Bir yerde birisi "Bunlar suçlu..." diyecek olsa, gözlerimi yere diker, boynumu bükerim...
Bir yerde birileri "Bu suçu kim işledi?.." dese, ellerimi dizlerimin arasında sıkıştırıp yanımdakilerin kulağına "Ben yapmadım..." diye fısıldarım.
Niçin?..
Niçin bana hep ben suçluymuşum gibi geliyor.
*
Önceki gece TGRT’de Emin Çölaşan ile Melih Gökçek’in tartışmalarını izlerken, içimdeki bu sorunun yanıtını buldum:
Çünkü biz suçluyuz...
İşte; halkın trilyonlarını harcayan, hakkında birçok iddia ortaya atılan bir belediye başkanı, şimdiye kadar onlarca büyük hırsızlığı-vurgunu-rezilliği ortaya çıkarmış bir gazeteciyi karşısına almış, sorguluyor...
Bir suçlu gibi...
Normalde gazeteciler, elinde kamu varlıklarını ve parasını tutan yöneticileri sorgulamazlar mı?
Bu tersine...
Ve bir kısım insanlar, belediye ihalelerini, denetim yapılamayan belediye şirketlerinin harcamalarını, akıl almaz para çarkını değil, o gazetecinin maaşından ve telif haklarından olan birikimini merak ediyorlar.
*
Dürüstlüğünden zerre kadar kuşku duymadığım Emin Çölaşan, gerekli yanıtları herkesin önünde verdi gerçi.

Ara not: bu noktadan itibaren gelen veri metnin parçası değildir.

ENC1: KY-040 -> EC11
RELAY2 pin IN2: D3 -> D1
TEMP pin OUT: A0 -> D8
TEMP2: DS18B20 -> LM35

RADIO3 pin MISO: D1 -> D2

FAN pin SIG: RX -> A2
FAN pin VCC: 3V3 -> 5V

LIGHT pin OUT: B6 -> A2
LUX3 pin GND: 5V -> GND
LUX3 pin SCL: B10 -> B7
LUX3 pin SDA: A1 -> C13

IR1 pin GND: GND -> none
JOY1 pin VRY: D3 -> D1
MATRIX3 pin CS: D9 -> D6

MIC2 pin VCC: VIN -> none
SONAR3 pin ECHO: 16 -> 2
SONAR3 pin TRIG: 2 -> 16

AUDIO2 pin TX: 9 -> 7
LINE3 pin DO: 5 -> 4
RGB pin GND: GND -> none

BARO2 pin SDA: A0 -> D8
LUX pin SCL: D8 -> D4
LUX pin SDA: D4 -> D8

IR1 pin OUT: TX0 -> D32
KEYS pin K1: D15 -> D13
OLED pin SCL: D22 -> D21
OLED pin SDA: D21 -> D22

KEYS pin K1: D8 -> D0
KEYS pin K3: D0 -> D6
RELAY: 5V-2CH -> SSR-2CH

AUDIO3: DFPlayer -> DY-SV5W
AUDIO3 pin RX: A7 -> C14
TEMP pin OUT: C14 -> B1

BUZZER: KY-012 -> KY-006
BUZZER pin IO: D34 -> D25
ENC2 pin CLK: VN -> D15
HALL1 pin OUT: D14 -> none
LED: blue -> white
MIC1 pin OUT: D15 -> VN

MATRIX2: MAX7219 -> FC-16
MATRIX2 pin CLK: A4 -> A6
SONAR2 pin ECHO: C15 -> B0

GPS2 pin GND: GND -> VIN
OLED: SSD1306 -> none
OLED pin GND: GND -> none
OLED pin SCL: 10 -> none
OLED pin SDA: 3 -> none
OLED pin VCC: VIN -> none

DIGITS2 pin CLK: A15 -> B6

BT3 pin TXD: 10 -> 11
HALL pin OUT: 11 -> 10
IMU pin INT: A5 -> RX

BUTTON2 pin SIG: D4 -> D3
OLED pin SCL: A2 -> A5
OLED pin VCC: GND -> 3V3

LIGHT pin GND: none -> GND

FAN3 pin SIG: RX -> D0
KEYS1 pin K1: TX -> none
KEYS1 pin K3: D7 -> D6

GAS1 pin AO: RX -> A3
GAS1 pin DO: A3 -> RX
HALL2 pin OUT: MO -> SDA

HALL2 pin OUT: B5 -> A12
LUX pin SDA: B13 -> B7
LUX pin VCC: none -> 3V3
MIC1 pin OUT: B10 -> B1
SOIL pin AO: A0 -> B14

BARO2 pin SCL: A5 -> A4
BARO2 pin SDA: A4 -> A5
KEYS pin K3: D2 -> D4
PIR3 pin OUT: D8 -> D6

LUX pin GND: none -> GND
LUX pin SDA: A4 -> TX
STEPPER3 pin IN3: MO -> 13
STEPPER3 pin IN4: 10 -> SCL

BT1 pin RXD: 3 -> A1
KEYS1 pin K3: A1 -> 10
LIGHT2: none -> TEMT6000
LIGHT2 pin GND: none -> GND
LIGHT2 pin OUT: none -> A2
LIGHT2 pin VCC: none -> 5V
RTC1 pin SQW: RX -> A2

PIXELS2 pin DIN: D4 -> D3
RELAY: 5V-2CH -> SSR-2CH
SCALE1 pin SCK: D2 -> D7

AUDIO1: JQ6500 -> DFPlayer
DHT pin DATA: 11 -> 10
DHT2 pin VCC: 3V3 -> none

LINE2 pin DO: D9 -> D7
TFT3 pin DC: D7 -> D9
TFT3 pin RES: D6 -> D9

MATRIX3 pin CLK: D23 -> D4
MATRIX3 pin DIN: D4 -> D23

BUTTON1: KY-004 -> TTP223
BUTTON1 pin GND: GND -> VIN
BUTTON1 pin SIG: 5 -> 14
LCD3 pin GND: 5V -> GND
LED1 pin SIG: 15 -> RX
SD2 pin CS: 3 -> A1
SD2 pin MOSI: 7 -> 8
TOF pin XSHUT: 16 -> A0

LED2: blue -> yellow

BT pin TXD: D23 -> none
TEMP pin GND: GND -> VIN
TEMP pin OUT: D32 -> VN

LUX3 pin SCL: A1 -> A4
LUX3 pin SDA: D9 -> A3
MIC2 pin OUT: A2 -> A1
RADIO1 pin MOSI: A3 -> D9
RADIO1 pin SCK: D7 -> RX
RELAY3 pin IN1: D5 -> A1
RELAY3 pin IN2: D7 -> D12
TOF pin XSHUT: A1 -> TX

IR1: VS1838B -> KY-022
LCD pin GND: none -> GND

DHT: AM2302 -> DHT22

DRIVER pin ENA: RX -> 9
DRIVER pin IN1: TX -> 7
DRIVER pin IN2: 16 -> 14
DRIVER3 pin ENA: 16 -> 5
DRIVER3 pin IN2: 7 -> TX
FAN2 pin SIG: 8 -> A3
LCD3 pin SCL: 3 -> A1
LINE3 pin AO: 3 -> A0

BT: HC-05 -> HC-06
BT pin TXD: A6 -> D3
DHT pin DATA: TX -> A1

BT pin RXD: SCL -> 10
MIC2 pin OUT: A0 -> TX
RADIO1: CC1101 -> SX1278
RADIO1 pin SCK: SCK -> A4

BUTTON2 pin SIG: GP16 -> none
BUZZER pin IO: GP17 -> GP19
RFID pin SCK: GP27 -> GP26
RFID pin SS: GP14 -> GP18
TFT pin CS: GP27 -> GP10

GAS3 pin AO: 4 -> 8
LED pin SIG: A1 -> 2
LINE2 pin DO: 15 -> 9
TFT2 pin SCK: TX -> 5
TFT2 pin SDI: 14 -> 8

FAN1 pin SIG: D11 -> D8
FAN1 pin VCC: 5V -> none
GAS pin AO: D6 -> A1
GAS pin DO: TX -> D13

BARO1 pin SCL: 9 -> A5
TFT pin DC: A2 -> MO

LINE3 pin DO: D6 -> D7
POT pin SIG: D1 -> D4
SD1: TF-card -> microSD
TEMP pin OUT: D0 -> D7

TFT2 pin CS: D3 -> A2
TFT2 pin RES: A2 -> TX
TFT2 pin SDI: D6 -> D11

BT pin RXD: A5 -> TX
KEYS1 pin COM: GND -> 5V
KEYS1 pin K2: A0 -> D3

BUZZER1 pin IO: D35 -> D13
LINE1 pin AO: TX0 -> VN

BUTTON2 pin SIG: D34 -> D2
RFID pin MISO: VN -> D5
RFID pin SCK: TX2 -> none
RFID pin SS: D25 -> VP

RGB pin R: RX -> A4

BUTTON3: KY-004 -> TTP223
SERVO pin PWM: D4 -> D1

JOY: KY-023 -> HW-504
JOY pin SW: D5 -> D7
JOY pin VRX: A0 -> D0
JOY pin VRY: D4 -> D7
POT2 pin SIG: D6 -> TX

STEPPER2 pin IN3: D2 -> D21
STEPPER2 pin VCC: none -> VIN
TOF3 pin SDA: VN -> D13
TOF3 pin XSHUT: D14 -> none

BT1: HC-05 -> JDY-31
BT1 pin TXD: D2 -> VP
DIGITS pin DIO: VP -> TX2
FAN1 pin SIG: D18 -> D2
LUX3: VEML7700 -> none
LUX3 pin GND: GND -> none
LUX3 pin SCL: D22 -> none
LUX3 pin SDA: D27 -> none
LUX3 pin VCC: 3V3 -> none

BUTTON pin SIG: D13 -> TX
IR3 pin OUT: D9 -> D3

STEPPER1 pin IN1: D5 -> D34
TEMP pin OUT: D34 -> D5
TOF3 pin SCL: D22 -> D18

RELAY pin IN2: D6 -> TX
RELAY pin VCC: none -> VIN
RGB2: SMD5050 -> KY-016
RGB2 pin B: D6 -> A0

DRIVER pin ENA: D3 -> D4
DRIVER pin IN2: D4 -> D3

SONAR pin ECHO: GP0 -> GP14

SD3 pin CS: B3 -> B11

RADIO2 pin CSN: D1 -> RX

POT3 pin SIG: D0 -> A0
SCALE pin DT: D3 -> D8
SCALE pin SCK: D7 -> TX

Ama, dünyanın başka bir uygar ülkesinde böyle gazetecileri baş tacı yaparlar, aydınlar onu el üzerinde tutarlar, başbakanlar onları uçaklarına almak için çaba harcarlar, kendi kurumları o gazetecilerden gurur duyarlar.
Memleketimde öyle değil...
Yine olmadık suçlamalar, yine iftiralar, yine belden aşağı vuruşlar, yine kimsenin aklına gelmeyen karalamalar altında çaresiz yoluna devam etmek ister gazeteci.
Arkasında sadece okurlarının duası...
*
Çünkü; gazetecinin bu kirli düzene uymama suçu vardır boynunda.
Bu kokuşmuşluk içinde yerini alamamak suçundan, ne yaparsa yapsın, nasıl çırpınırsa çırpınsın, kurtulamaz.
Suçlanır...
Asıl hesap vermesi gerekenlerin karşısında, bakarsınız hesap vermek zorunda kalır.